Dataset records

+===+

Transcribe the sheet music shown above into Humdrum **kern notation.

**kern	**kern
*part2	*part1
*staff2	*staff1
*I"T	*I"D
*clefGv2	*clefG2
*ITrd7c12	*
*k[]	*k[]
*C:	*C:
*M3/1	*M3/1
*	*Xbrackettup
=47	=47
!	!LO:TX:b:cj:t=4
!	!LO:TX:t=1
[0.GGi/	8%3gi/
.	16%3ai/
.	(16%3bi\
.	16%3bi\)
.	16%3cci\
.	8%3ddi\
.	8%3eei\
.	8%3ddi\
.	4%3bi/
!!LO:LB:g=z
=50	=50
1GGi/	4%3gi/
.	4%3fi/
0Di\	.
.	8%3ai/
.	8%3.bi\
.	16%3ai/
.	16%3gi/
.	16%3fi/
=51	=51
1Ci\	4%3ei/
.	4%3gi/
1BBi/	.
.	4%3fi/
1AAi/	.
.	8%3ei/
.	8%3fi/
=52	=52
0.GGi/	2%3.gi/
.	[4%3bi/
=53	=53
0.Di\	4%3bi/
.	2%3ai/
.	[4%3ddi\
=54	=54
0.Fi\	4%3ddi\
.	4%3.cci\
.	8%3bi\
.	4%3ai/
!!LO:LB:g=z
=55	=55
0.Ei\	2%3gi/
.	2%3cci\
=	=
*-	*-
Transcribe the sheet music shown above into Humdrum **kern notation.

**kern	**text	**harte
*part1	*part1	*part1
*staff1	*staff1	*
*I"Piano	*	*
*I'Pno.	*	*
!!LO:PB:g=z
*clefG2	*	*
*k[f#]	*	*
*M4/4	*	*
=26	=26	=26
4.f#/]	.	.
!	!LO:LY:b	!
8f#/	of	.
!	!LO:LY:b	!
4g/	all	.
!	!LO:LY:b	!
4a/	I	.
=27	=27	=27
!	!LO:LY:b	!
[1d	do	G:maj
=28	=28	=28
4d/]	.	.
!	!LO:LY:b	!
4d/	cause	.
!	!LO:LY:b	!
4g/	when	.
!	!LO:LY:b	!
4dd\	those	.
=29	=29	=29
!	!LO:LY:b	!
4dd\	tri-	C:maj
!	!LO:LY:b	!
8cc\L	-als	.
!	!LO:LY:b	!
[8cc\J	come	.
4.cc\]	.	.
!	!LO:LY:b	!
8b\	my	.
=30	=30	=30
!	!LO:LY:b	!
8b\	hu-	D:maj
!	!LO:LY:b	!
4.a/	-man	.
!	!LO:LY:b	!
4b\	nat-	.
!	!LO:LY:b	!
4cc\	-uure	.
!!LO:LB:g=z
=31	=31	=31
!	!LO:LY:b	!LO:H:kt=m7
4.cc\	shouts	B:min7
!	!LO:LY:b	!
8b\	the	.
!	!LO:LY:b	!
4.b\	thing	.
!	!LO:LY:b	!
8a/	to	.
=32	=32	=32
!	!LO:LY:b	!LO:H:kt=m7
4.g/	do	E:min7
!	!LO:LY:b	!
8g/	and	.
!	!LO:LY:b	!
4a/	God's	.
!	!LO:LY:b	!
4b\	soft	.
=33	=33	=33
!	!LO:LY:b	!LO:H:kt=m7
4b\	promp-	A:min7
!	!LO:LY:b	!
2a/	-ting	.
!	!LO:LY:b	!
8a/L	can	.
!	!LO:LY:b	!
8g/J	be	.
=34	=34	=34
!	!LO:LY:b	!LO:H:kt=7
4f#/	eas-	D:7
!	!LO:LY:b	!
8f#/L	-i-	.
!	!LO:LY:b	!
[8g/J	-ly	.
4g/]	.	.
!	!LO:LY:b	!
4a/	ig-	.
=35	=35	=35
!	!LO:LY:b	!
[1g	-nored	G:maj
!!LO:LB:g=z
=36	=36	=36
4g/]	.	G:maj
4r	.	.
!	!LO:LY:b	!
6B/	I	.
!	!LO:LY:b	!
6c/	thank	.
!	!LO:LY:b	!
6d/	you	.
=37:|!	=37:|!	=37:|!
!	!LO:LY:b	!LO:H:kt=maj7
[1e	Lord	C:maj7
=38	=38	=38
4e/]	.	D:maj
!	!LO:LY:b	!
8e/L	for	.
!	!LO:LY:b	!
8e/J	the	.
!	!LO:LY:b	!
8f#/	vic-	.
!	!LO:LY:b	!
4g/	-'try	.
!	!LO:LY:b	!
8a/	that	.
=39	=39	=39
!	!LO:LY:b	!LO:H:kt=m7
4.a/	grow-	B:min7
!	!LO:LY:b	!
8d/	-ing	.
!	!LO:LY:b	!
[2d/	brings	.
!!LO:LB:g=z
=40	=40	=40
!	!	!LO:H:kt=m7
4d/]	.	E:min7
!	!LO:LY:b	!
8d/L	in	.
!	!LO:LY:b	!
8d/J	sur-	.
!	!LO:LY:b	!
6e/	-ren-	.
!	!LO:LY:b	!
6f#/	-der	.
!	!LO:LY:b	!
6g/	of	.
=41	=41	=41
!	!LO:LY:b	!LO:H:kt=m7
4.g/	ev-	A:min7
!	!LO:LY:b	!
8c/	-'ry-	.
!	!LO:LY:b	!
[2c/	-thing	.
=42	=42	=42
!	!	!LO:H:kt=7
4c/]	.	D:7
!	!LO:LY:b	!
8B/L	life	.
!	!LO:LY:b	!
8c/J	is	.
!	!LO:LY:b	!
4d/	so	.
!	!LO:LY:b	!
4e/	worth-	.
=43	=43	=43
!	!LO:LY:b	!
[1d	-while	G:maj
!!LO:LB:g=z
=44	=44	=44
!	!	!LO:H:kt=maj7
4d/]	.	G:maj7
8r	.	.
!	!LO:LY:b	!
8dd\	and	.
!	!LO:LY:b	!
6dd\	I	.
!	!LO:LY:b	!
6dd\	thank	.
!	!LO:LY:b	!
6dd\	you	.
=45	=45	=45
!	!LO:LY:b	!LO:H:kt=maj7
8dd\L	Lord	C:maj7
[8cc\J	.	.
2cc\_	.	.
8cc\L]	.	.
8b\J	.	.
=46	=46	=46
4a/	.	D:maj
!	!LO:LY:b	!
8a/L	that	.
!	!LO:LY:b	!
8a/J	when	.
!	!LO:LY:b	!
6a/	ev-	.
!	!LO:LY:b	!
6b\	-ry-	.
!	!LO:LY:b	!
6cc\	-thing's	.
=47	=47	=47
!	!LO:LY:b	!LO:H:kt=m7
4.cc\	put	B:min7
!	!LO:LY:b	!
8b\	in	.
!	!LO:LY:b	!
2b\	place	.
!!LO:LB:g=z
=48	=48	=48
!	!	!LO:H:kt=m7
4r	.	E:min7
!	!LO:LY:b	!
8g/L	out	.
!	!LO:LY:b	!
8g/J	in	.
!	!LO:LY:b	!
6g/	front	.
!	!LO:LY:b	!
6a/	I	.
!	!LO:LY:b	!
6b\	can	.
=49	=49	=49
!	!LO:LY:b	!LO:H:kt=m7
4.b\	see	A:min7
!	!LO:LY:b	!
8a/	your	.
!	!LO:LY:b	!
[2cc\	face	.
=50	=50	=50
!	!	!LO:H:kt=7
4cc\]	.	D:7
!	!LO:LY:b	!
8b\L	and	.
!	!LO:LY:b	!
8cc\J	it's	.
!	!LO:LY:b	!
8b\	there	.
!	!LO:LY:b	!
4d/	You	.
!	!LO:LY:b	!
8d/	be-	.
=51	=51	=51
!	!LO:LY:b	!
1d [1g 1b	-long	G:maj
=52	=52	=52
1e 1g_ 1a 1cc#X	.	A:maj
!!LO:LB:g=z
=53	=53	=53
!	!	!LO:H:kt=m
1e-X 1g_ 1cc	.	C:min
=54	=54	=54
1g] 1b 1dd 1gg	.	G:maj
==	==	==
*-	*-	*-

+===+

**Prompt**
Find each line in the listing above that contains the string "kern", and copy those lines.

**Expected answer**
Transcribe the sheet music shown above into Humdrum **kern notation.
**kern	**kern
Transcribe the sheet music shown above into Humdrum **kern notation.
**kern	**text	**harte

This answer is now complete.